--- WHAT TO PRODUCE ---
Every record is to be printed exactly as written, and any picture in it is skipped.

(Entries taken from a collection)

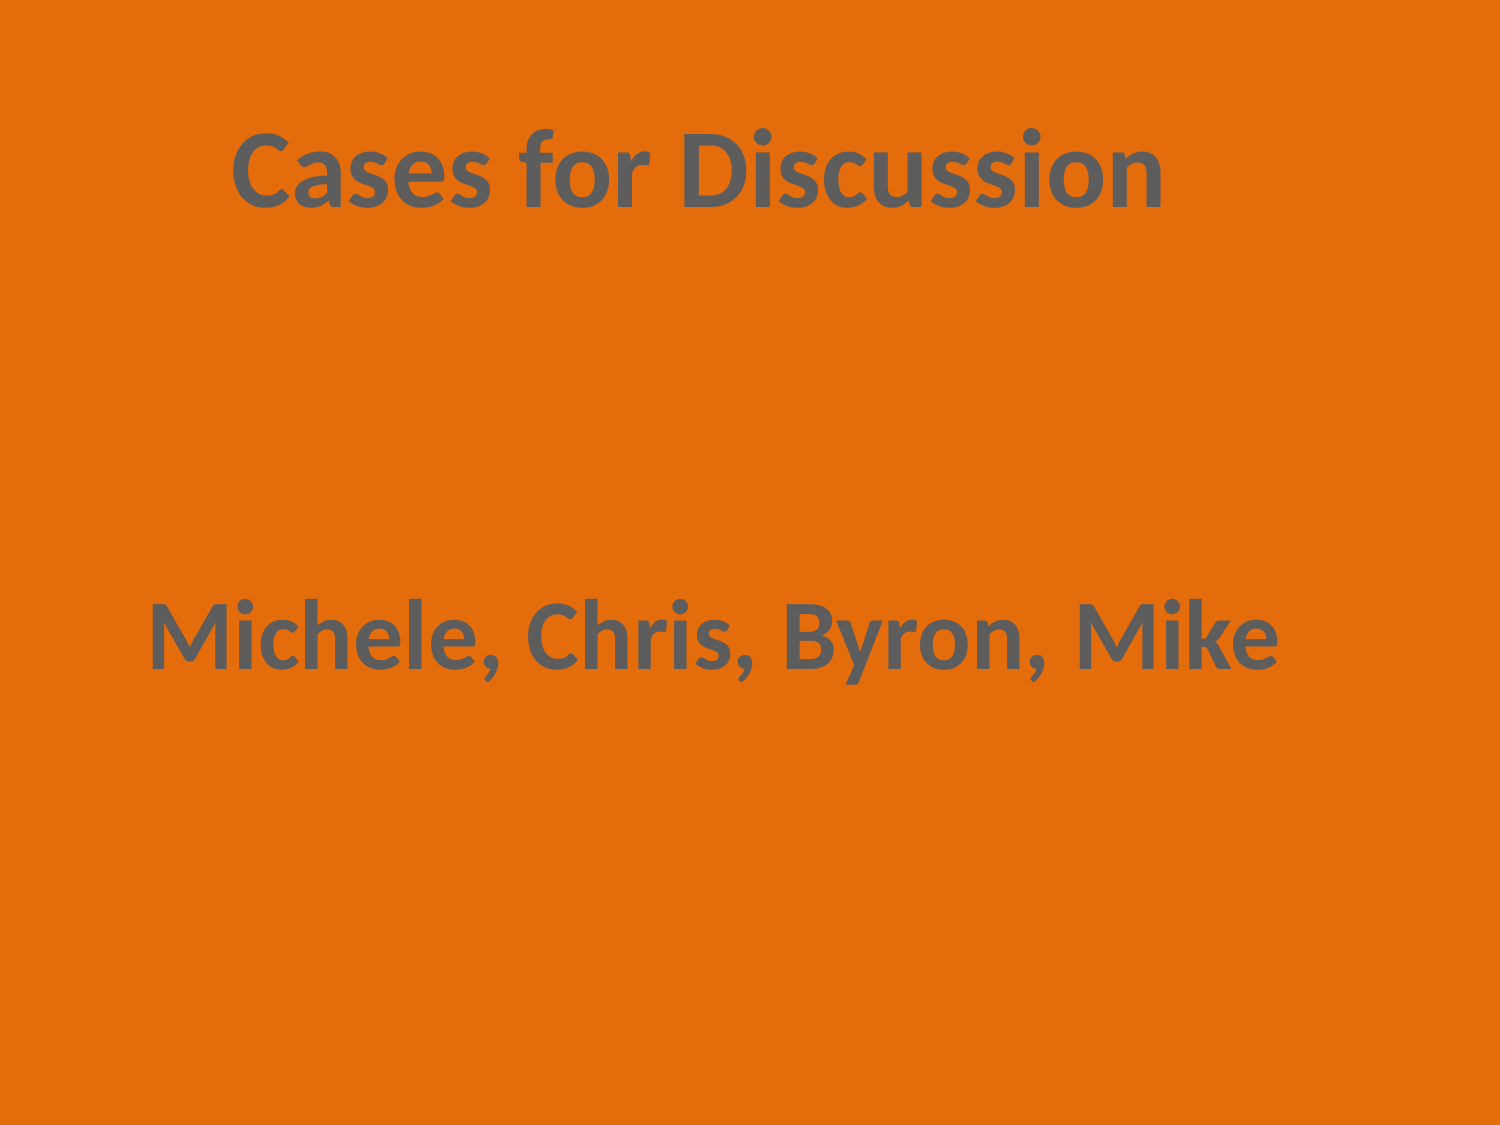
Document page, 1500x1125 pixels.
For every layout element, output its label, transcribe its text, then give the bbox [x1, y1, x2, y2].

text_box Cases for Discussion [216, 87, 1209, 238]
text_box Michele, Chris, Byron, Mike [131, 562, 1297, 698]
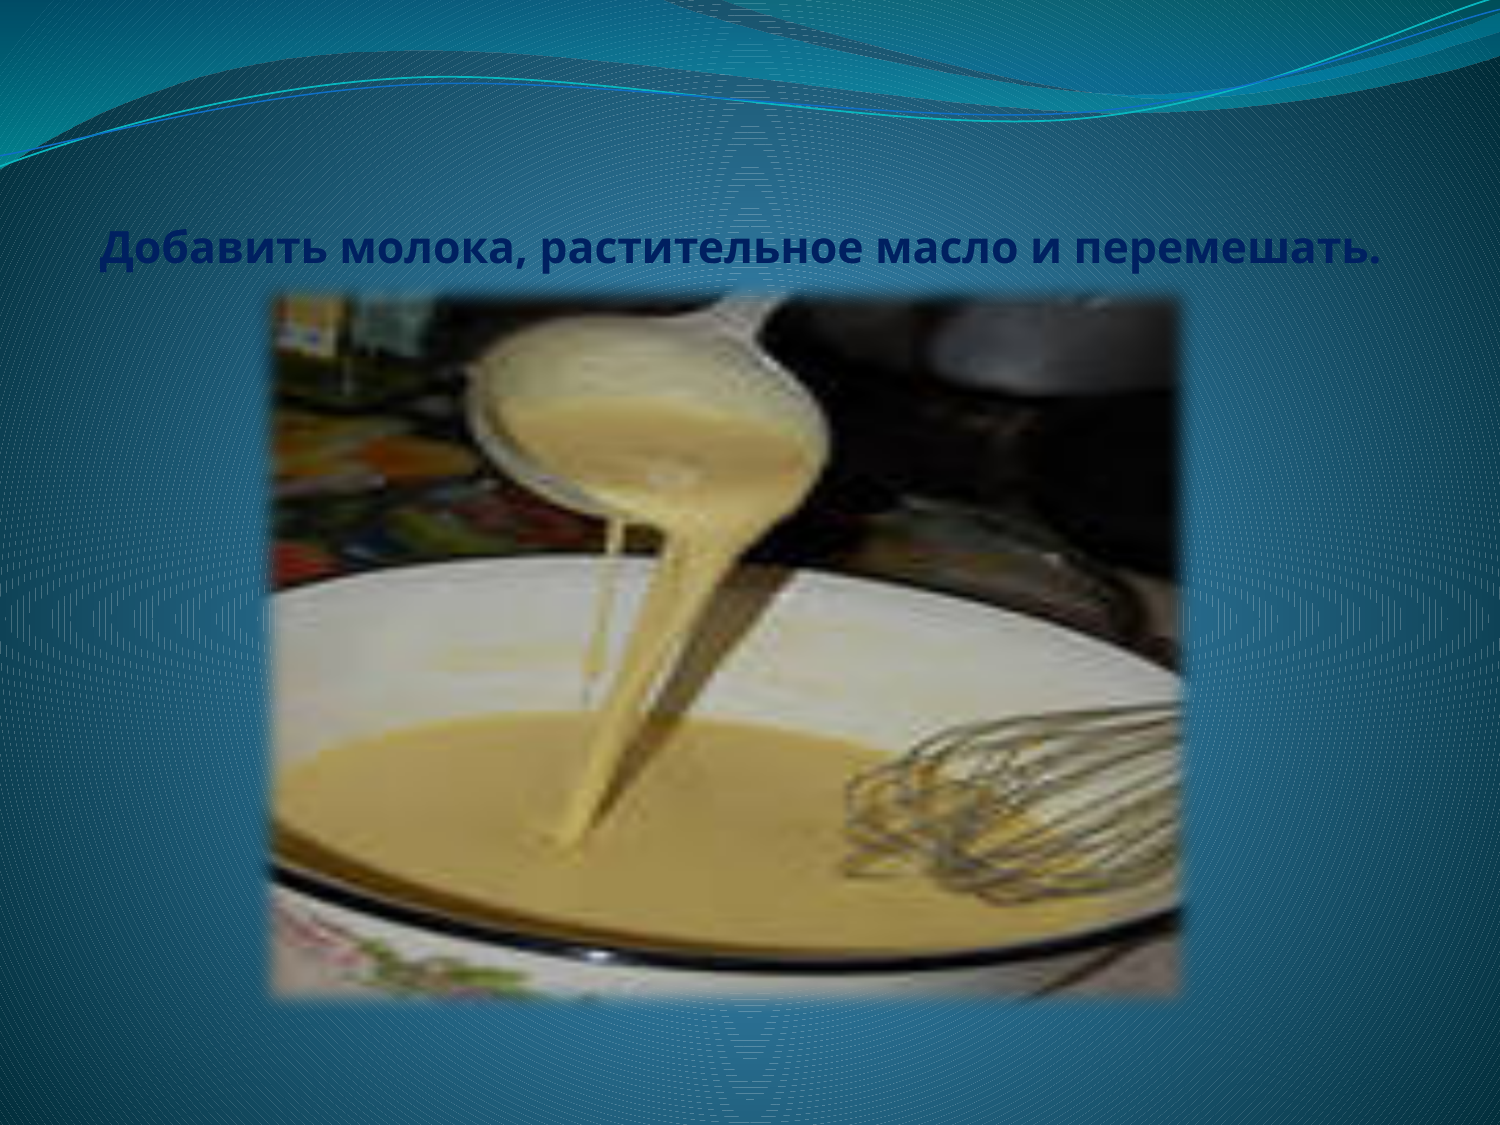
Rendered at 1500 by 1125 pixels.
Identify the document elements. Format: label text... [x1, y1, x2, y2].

--- TASK SOLUTION ---
Document page, 1500x1125 pixels.
For every layout element, output its label, transcribe its text, then give the bbox [x1, y1, x2, y2].

text_box Cases for Discussion [216, 87, 1209, 238]
text_box Michele, Chris, Byron, Mike [131, 562, 1297, 698]
Rendered at 1500 by 1125 pixels.
Identify the document elements. Format: label text... [x1, y1, x2, y2].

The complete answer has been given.